Atlantic Casualty Insurance v. Greytak

JUSTICE RICE,

specially concurring.

¶17 I concur in the Court’s decision, as far as it goes. However, I believe that the facts set forth in the Certification Order also clearly establish that Atlantic has been prejudiced as a matter of law and that, under application of the principle we have adopted as the notice-prejudice rule, Greytak is entitled to no relief under the policy, as we held under similar circumstances in Steadele. The parties’ briefs contain arguments regarding prejudice. In response to the Certified Question, I would address the prejudice issue, reformulating the question if necessary.

¶18 The Certification Order explains that the directive to give notice to the insurer1 in the Atlantic policy is "identical” to the one at issue in Steadele. Certification Order, p. 6. About that provision, we concluded, as I have modified the language to reflect the current parties:

This notice is in plain English; it is simple, clear, unambiguous and easy to understand. It sets forth [GTL’s] duty to notify [Atlantic] ‘as soon as practicable’ of an occurrence, an offense which may result in a claim, or if suit is brought against [GTL]. This notice provision was intended to provide [Atlantic] the opportunity to defend its interests and to prevent or mitigate adverse judgments.

Steadele, ¶ 21. We also reasoned in Steadele that "this is not a case where the insured failed to notify its carrier by a few days or where the failure to notify was de minimis. Rather, here, MCHC failed to notify Colony for months after having been served with the Steadeles’ summons and complaint.” Steadele, ¶ 29. Despite the same simple, clear, easy to understand, “in plain English” notice provision that was at issue in Steadele, GTL failed to notify Atlantic of the claim — for a period of time longer than the delay involved in Steadele. Even giving *339the benefit of the doubt to the “notice” provided by GTL in its letter of May 23, 2011, GTL’s failure to notify Atlantic of the claims stretched over a year, which, as in Steadele, is clearly not a de minimis delay. ¶19 Further, and critically, the extensive delay was not merely “dead time” in which nothing was happening. Like the Steadeles, GTL and the Greytak parties proceeded to litigate without the involvement or knowledge of Atlantic, to its detriment. A year into this effort, GTL and Greytak entered a settlement agreement that erected a potential judgment against GTL for the amount of $624,685.14, plus costs, and purported to do so in an ultra vires act that relieved GTL of its contractual obligations to cooperate with Atlantic. These actions, which are, in my view, sharp practice at best and collusion at worst, undoubtedly prejudiced Atlantic in the same way as the similar actions in Steadele prejudiced Colony Insurance.

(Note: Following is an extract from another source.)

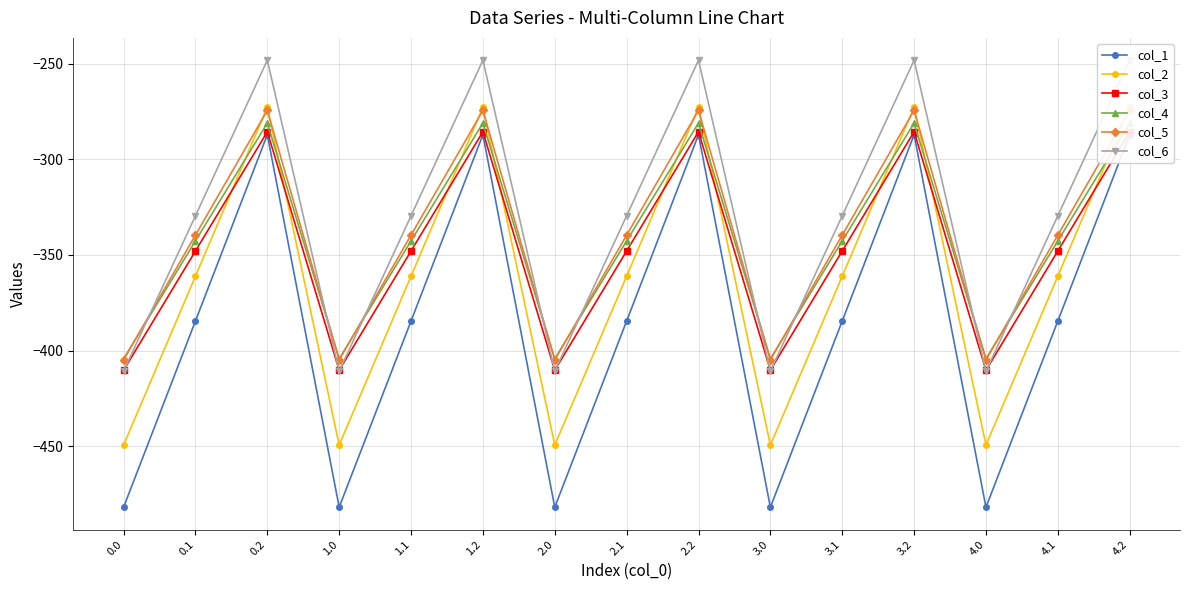

Count the number of categories in the chart.

15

¶20 Greytak attempts to shift the blame to Atlantic, arguing that Atlantic’s delay in commencing a declaratory action was not “a reasonable time in which to take action, and as such Greytak was entitled to enforce the settlement agreement,” and any prejudice against Atlantic was therefore rendered irrelevant. Greytak calculates this “delay” from GTL’s May 23, 2011, letter, which it offers as satisfying the notice requirement under the Atlantic policy. Greytak overlooks that this letter did not disclose that an agreement had been reached that released GTL fiom its contractual obligations, did not provide the settlement agreement or settlement documents, and did not advise that a trigger for entry of a $624,000judgment against the insured had been created by the settlement. Unsurprising, Atlantic’s requests for cooperation in the investigation of the matter were thereafter rebuffed by GTL and its counsel, who were then surreptitiously operating under their settlement agreement with Greytak. These events simply farther prejudiced Atlantic and justified the “delay” of which it is accused by Greytak.

¶21 We have adopted the notice-prejudice rule “in order to promote the ‘fundamental protective purpose’ of insurance,” so that “[a]n insured’s technical or illusory failure to comply with obligations of a policy will not automatically terminate coverage....” Opinion, ¶ 14. As the Court explains, the purpose of the notice-prejudice rule is to protect the insured from loss of insurance coverage over a technical violation of the policy when that violation is of no prejudicial consequence to the insurer. Opinion, ¶ 14. The rule is not intended to provide claimants and insureds a litigation Petri dish in which to grow stipulated judgments in the dark while the insured is relieved of its contractual obligations to involve the insurer. The rule does not abrogate the *340insured’s duty to notify. It merely excuses failure of that duty when a “technical” violation does not prejudice the insurer. Opinion, ¶ 14. Here, GTL’s violation was not “technical.” It was contrived in order to prejudice Atlantic, which it clearly did.

¶22 I would further hold that Greytak does not receive the benefit of the rule.

The Certification Order actually states that notice was to be given to the “insured,” which is an error. The provision cited from the policy at issue in Steadele, like the one here, required that notice be given to the “insurer.”